Insisting on the desired limitations of heading and altitude deviations, rather than proper technique to correct the deviations might lead to wrong behavior. The well known “”Chinese Flying”, also know as “Wun Wing Lo(w)” might be the result. It is to use a light rudder pressure to maintain the heading, which leads to a low wing and hence the aircraft are not straight. If that is accepted, you have to de-learn and re-learn the proper behavior from the start. Remember that “The Shortcut is Longer!”
What is of vital importance when learning the basic maneuvering skills is to feel the aircraft and the controls. One should emphasize that the stick and rudders are controlled with light pressures rather than movements of hands and feet. The student is might be “stiffening” using the muscles to such an extent that there is no feeling only movements of the controls.
Airmanship is the Ability to Fulfill the Objectives of the Flight. This definition came to my mind after the previous blog.
In Commercial aviation the objectives are prioritized as mentioned: 1. Safety, 2. On time, 3. Onboard Service. As mentioned this is the priority of most commercial airlines. Other civil transport might change the priority order of 2 and 3.
In military aviation in a war the priority might be as above or it might be as follows: To Succeed in the Mission (1), In the safest way possible (2).
The various flying activities and their purposes are different and hence the priorities are different. For instance, civil public transport of persons, versus a military mission in a war. In civil public transport safety is the first priority, thereafter other priorities like being on time and customers comfort. This priority ranking is written in most airline manuals. In a war the mission objective might be more important than the pilot´s safety. The Japanese Kamikaze missions during World War 2 is a grotesque sample of that. But it is fair to say that many military deployments are base on the “Mission first” priority. This is as it is, and hence acceptable.

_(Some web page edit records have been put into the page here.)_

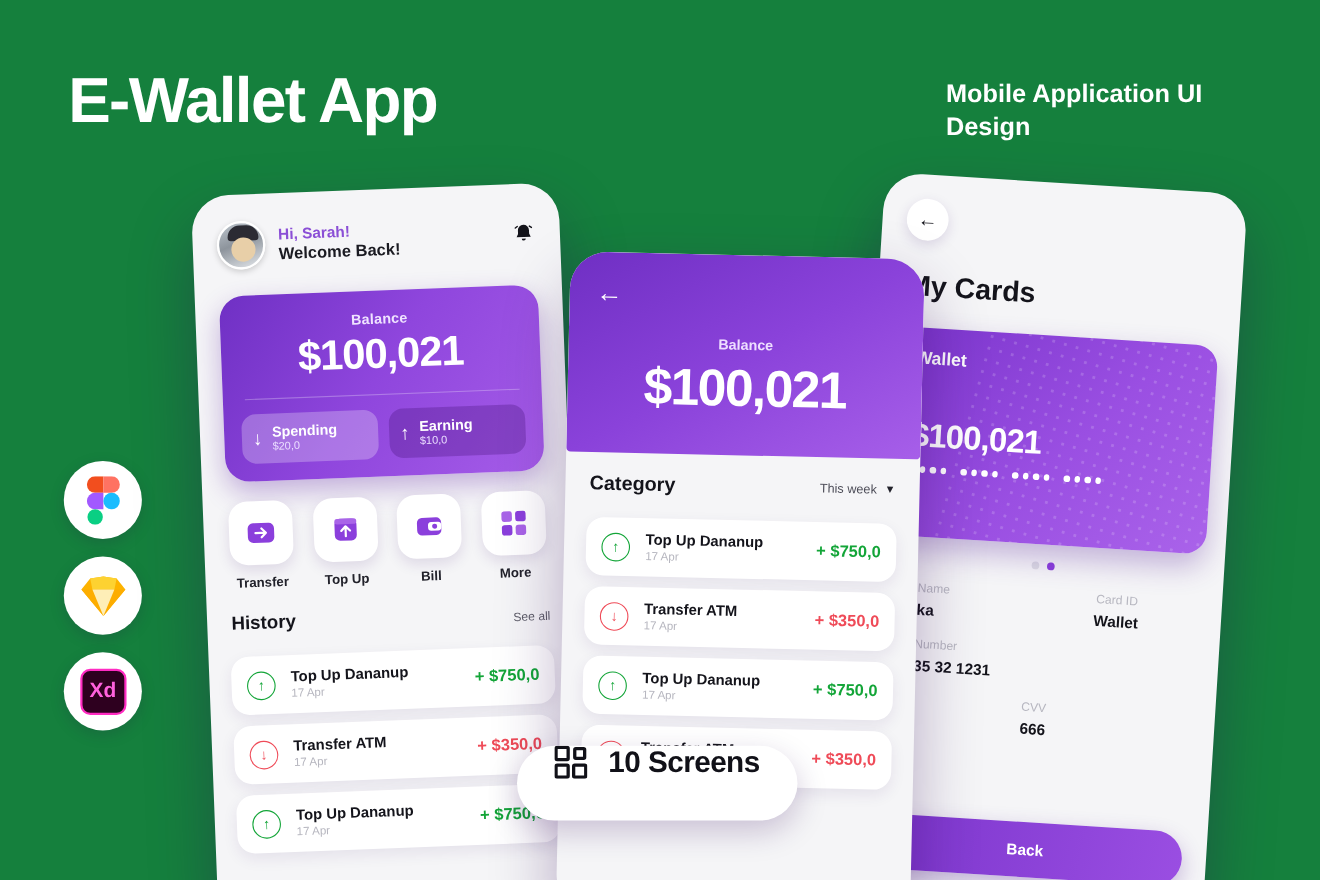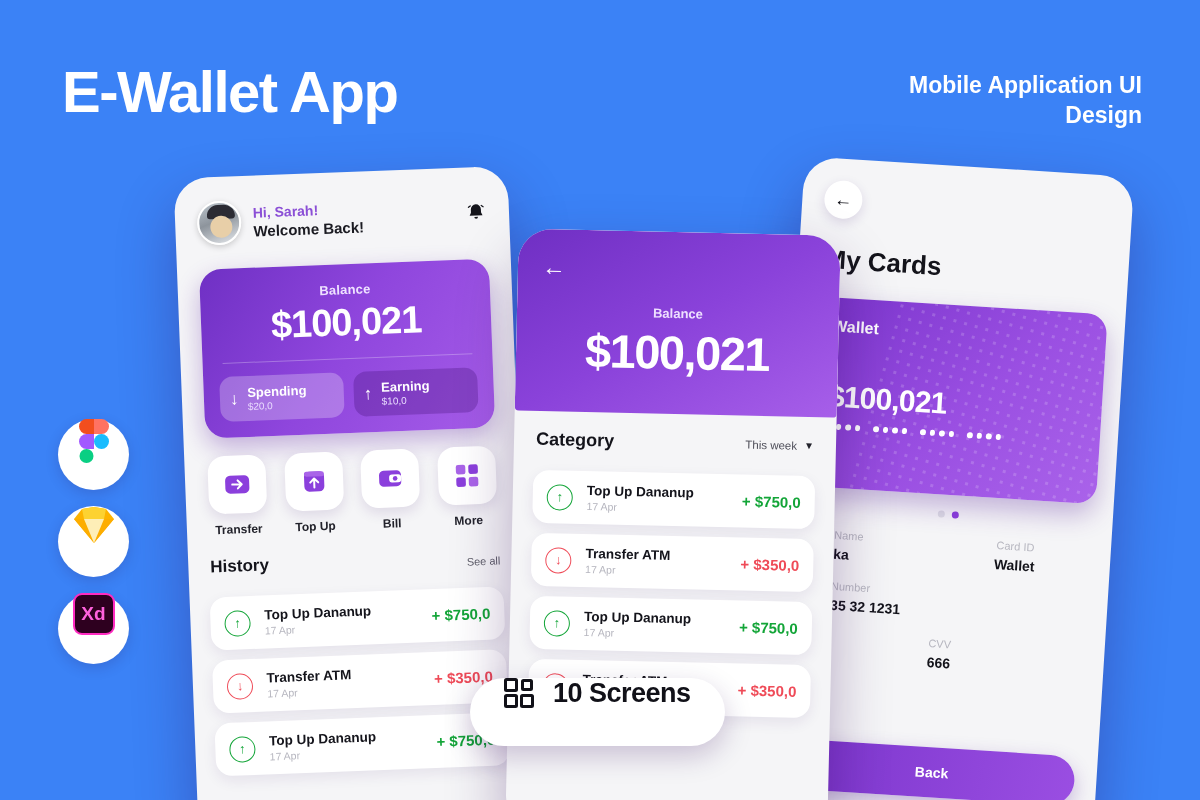--- a/index.html
+++ b/index.html
@@ -22,40 +22,40 @@
     font-size: 58px;
     font-weight: bold;
     color: #ffffff;
     letter-spacing: -1.5px;
     line-height: 1.05;
   }
   .subhead {
     position: absolute;
     right: 58px; top: 70px;
     width: 282px;
-    text-align: right;
+    text-align: left;
     font-size: 23px;
     font-weight: bold;
     color: #ffffff;
     line-height: 1.32;
   }
 
   
   .tool-rail {
     position: absolute;
     left: 58px; top: 419px;
     display: flex;
     flex-direction: column;
     gap: 16px;
   }
   .tool-chip {
     width: 71px; height: 71px;
     border-radius: 50%;
     background: #ffffff;
-    display: flex; align-items: flex-start; justify-content: center;
+    display: flex; align-items: center; justify-content: center;
     box-shadow: 0 4px 14px rgba(40,0,70,.16);
   }
 
   
   .phone {
     position: absolute;
     background: #f5f5f7;
     border-radius: 34px;
     overflow: hidden;
     box-shadow: 0 26px 60px rgba(45,0,80,.32);
@@ -288,21 +288,21 @@
     height: 68px;
     padding: 0 34px;
     display: flex; align-items: flex-start; gap: 19px;
     box-shadow: 0 10px 28px rgba(45,0,85,.22);
   }
   .badge-text { font-size: 27px; font-weight: bold; color: #111118; letter-spacing: -.5px; }
 </style>
 </head>
 <body>
 
-<div id="stage" style="background: #3b82f6;">
+<div id="stage" style="background: #15803d;">
 
   <div class="headline">E-Wallet App</div>
   <div class="subhead">Mobile Application UI Design</div>
 
   <div class="tool-rail">
     <div class="tool-chip">
       <svg width="30" height="44" viewBox="0 0 30 44">
         <path d="M15 0H7.5a7.5 7.5 0 000 15H15z" fill="#f24e1e"></path>
         <path d="M15 0h7.5a7.5 7.5 0 010 15H15z" fill="#ff7262"></path>
         <path d="M15 15H7.5a7.5 7.5 0 000 15H15z" fill="#a259ff"></path>

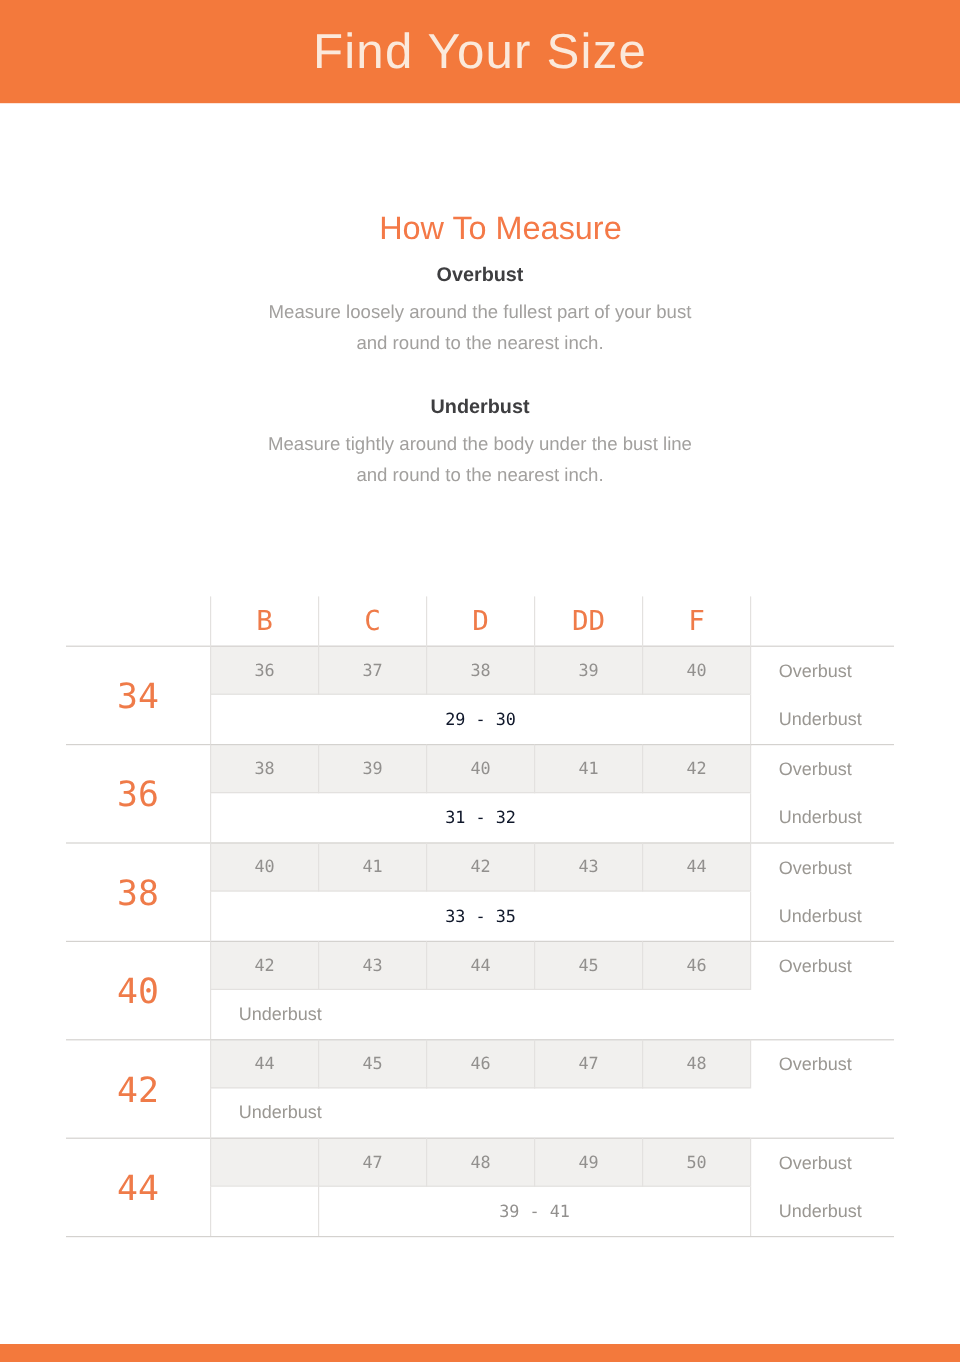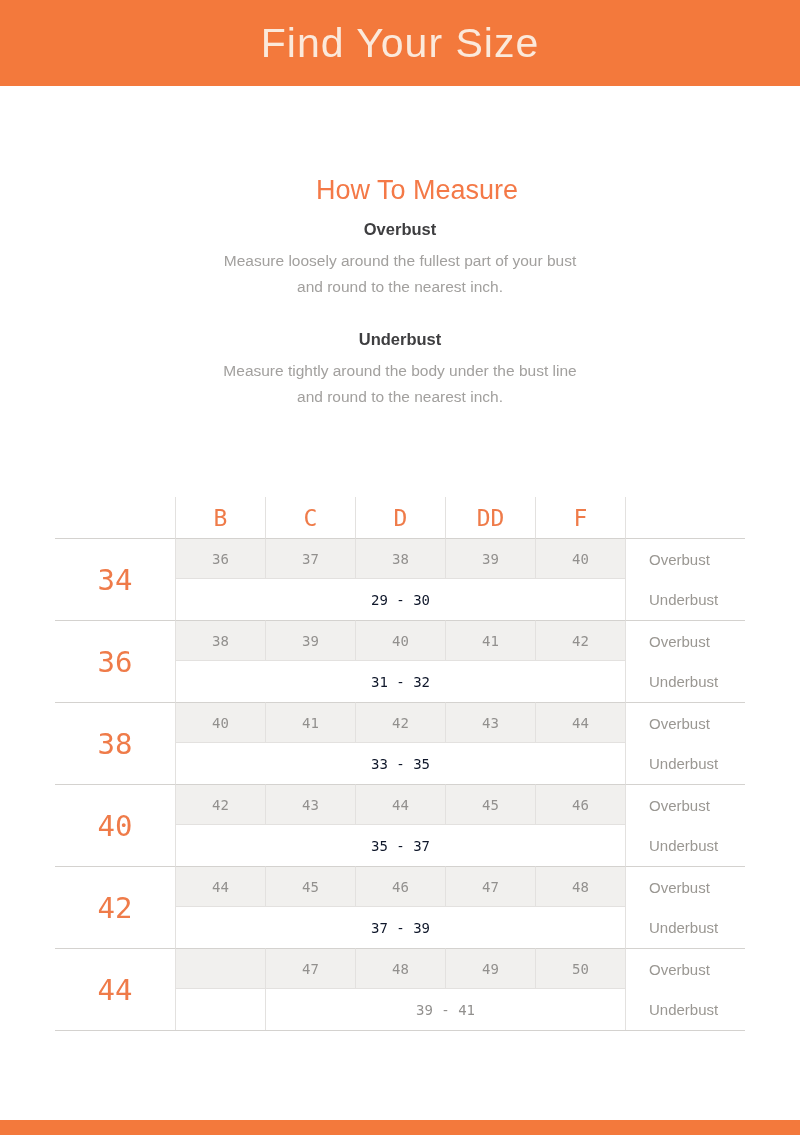--- a/index.html
+++ b/index.html
@@ -206,31 +206,29 @@
     <div class="ub mono">33 - 35</div>
     <div class="lab">Underbust</div>
 
     <div class="band mono">40</div>
     <div class="ob mono">42</div>
     <div class="ob mono">43</div>
     <div class="ob mono">44</div>
     <div class="ob mono">45</div>
     <div class="ob mono">46</div>
     <div class="lab top">Overbust</div>
-    <div class="ub mono">35 - 37</div>
     <div class="lab">Underbust</div>
 
     <div class="band mono">42</div>
     <div class="ob mono">44</div>
     <div class="ob mono">45</div>
     <div class="ob mono">46</div>
     <div class="ob mono">47</div>
     <div class="ob mono">48</div>
     <div class="lab top">Overbust</div>
-    <div class="ub mono">37 - 39</div>
     <div class="lab">Underbust</div>
 
     <div class="band mono">44</div>
     <div class="ob mono"></div>
     <div class="ob mono">47</div>
     <div class="ob mono">48</div>
     <div class="ob mono">49</div>
     <div class="ob mono">50</div>
     <div class="lab top">Overbust</div>
     <div class="sp"></div>

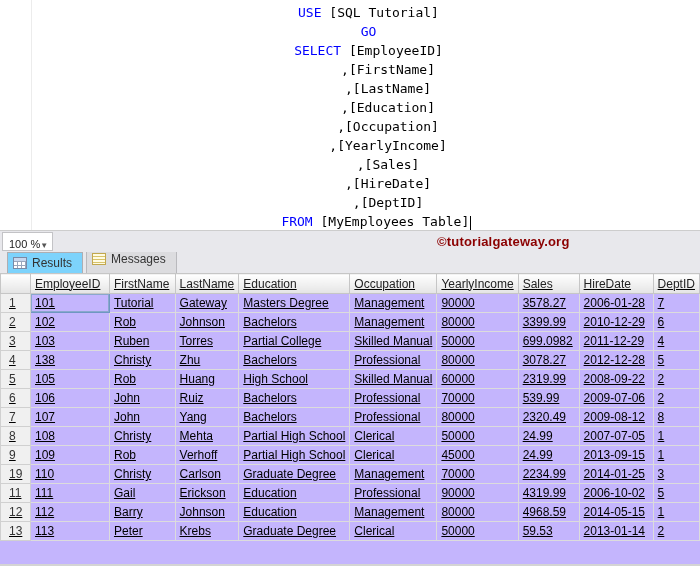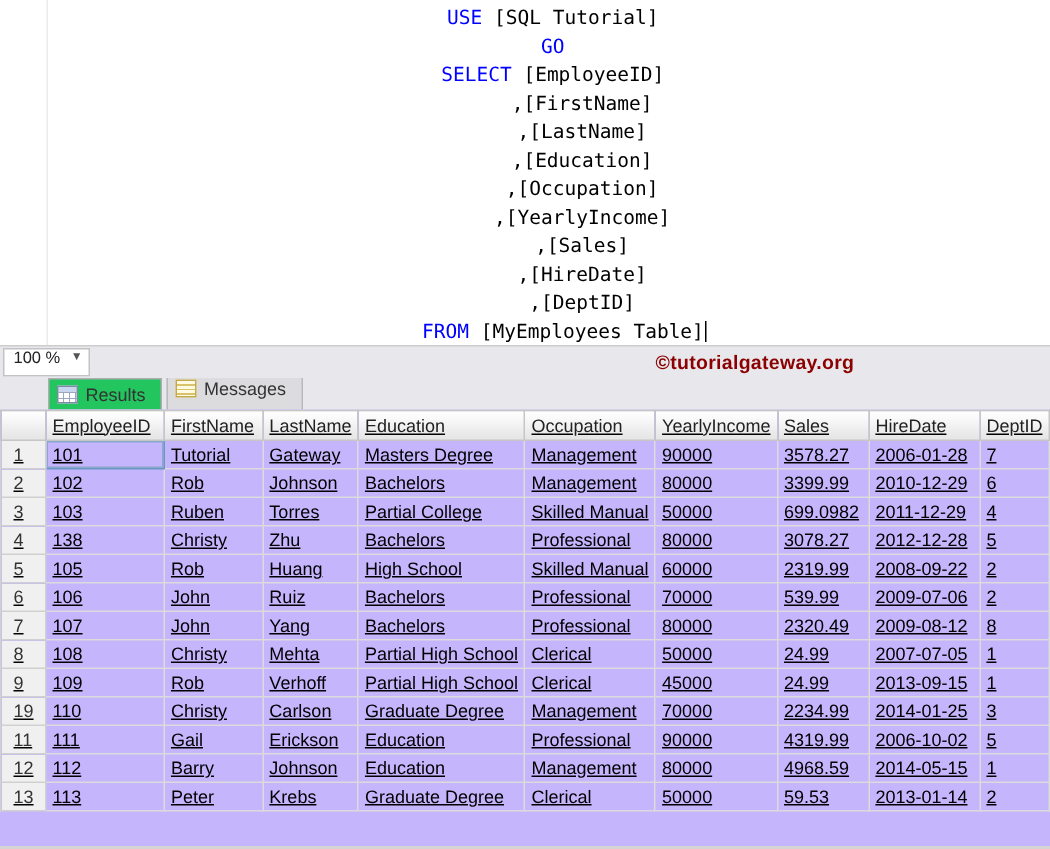--- a/index.html
+++ b/index.html
@@ -24,37 +24,37 @@
   .plain { color:#000000; }
   .caret { display:inline-block; width:1px; height:14px; background:#000; vertical-align:middle; margin-left:1px; }
 
   
   .status-bar {
     height:22px; flex:none; background:#e8e8ec; border-top:1px solid #cdcdcd;
     display:flex; align-items:center; position:relative;
   }
   .zoom-control {
     margin-left:2px; height:19px; background:#ffffff; border:1px solid #c3c3c6;
-    display:flex; align-items:flex-start; font-size:11px; color:#222;
-    padding:0 4px 0 6px; gap:7px; cursor:default;
+    display:flex; align-items:flex-end; font-size:11px; color:#222;
+    padding:0 4px 0 6px; cursor:default;
   }
   .zoom-arrow { font-size:8px; color:#555; }
   .watermark {
     position:absolute; left:437px; top:3px;
     color:#8b0000; font-weight:bold; font-size:13px; letter-spacing:0.2px;
   }
 
   
   .tab-bar { height:21px; flex:none; background:#e8e8ec; display:flex; align-items:flex-end; padding-left:7px; gap:3px; }
   .tab {
     height:30px; display:flex; align-items:center; gap:5px;
     padding:0 10px 0 5px; font-size:12px; color:#333;
     background:#dcdcdf; border:1px solid #b9b9bd; border-bottom:none; cursor:default;
   }
-  .tab.active { background:#22c55e; height:21px; border-color:#aeaeb2;margin-left:25px; }
+  .tab.active { background:#7dd3fc; height:21px; border-color:#aeaeb2; }
   .icon { width:14px; height:12px; flex:none; display:inline-block; }
   .results-icon {
     border:1px solid #7b8aa5;
     background:
       linear-gradient(to bottom,#c8d7ee 0,#c8d7ee 3px,rgba(0,0,0,0) 3px),
       repeating-linear-gradient(to right,rgba(0,0,0,0) 0,rgba(0,0,0,0) 3px,#9aa7bd 3px,#9aa7bd 4px),
       repeating-linear-gradient(to bottom,rgba(0,0,0,0) 0,rgba(0,0,0,0) 3px,#9aa7bd 3px,#9aa7bd 4px),
       #ffffff;
   }
   .messages-icon {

But is this acceptable and necessary in sport or leisure aviation? I have seen deliberate risk taking of Kamikaze proportions. People have died before they were properly airborne or they have fallen from the sky separated from the aircraft or still in it when it was no longer airworthy. This has of course not been deliberate but rather a consequence of ignorance, mostly due too lack of understanding the risk involved or simply a mistake is done. This also happens due to deliberately ignoring the operational limitations, flying an un-airworthy aircraft, lack of emergency equipment or lack of skill and/or will. I have discussed this in 2 previous blogs:
The Safety Goals: “Zero” or “As Low as Reasonable Practicable”?
Taking a Risk, is that a human right?
Airmanship in the above context could be defined as follows: Airmanship is the ability to fulfill the objectives of the flight. If these objectives are clear, in prioritized order and promulgated we have a good foundation on how Good Airmanship is to be advocated and performed in the various Aviation segments.
As mentioned in Civil Commercial Aviation it would be:
1. Safety, 2. On Time, 3. Other customer services (comfort, food, drinks, etc.).
Note in a private or executive flight comfort could be number 2 and On Time number 3. In sport aviation there are risk takers who justify their dangerous behavior by claiming they are focusing on the experience and not so much on the risk. They would advocate that it is their life at stage and hence nobody´s business but their own. Is it so? I don´t think so as discussed in the previous blog article “Taking a Risk, is that a human right?”